TRY IT — Using the records that appear below, write out exactly the lines from the one with "Rendered at 1241 by 1754 pixels." through the one with "Rendered at 1275 by 1650 pixels.", keeping both end lines.

===== THE RECORDS =====

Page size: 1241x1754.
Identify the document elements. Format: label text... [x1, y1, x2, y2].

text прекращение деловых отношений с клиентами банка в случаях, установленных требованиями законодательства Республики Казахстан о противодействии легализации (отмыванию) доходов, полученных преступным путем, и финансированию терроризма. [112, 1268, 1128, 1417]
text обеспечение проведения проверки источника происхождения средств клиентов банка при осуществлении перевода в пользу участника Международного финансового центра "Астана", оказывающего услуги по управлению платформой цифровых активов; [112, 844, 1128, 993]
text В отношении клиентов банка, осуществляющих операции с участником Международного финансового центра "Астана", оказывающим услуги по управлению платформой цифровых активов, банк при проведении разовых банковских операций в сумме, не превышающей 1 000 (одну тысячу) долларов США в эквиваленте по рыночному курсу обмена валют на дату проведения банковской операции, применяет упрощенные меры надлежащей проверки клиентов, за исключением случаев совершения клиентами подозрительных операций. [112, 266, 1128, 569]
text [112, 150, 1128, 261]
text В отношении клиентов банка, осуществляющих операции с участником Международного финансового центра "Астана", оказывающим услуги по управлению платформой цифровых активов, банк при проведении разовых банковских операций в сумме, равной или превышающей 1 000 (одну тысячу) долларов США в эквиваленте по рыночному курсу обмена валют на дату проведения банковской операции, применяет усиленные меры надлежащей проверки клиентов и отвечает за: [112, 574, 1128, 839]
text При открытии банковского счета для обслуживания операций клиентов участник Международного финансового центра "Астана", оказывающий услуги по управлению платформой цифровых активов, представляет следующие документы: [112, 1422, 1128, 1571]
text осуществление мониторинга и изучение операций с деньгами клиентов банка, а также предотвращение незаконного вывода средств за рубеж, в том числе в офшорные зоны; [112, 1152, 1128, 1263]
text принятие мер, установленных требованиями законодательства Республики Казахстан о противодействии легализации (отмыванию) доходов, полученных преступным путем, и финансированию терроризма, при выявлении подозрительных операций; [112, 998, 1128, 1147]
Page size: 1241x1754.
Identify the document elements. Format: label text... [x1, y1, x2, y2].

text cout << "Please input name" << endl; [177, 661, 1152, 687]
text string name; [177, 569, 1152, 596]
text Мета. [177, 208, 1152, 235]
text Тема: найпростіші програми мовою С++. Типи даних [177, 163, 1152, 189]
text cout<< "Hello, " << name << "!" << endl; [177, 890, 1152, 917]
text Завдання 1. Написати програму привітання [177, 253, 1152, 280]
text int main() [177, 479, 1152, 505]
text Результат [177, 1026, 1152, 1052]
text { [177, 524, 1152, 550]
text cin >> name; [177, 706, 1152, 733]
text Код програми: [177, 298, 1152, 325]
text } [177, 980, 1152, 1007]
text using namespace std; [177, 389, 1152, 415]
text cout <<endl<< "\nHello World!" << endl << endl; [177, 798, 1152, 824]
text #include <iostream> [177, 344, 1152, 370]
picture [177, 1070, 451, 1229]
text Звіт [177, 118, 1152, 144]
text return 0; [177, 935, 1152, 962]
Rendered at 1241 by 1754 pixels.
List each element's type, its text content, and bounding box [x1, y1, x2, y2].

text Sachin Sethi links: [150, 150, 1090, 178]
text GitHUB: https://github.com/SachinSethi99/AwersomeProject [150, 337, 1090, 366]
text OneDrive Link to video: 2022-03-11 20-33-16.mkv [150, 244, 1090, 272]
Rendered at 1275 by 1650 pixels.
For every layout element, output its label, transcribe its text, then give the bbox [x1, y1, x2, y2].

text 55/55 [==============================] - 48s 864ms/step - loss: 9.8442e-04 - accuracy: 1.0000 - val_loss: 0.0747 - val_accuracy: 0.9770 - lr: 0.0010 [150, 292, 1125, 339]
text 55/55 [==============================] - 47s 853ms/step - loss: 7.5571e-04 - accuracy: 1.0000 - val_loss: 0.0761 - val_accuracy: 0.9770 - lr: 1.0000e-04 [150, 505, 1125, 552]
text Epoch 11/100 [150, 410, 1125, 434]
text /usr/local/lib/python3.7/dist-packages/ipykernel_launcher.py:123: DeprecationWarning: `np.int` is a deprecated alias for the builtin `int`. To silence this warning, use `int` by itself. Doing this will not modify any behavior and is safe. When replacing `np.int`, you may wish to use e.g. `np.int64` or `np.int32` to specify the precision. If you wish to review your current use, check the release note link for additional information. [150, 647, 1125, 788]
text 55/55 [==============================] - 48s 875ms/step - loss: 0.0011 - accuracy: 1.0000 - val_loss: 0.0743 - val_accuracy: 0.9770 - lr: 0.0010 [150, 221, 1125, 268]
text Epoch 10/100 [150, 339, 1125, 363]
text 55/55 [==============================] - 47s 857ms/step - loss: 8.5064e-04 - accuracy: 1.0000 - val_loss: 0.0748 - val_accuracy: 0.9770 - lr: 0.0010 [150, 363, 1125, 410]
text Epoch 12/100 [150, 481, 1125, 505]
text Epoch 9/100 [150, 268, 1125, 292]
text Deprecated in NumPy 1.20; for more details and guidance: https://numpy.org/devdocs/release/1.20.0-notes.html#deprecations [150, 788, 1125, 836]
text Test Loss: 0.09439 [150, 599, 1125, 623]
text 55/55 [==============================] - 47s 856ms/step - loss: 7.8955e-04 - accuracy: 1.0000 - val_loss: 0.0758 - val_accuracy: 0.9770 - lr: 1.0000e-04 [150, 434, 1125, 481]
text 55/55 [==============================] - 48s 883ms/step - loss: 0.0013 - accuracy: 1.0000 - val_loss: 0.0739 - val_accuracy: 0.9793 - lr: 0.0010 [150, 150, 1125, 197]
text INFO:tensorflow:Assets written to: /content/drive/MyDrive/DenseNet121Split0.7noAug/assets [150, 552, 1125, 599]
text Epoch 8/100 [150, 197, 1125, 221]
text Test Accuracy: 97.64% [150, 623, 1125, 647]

=====

EXERCISE RESULT —
Rendered at 1241 by 1754 pixels.
List each element's type, its text content, and bounding box [x1, y1, x2, y2].

text Sachin Sethi links: [150, 150, 1090, 178]
text GitHUB: https://github.com/SachinSethi99/AwersomeProject [150, 337, 1090, 366]
text OneDrive Link to video: 2022-03-11 20-33-16.mkv [150, 244, 1090, 272]
Rendered at 1275 by 1650 pixels.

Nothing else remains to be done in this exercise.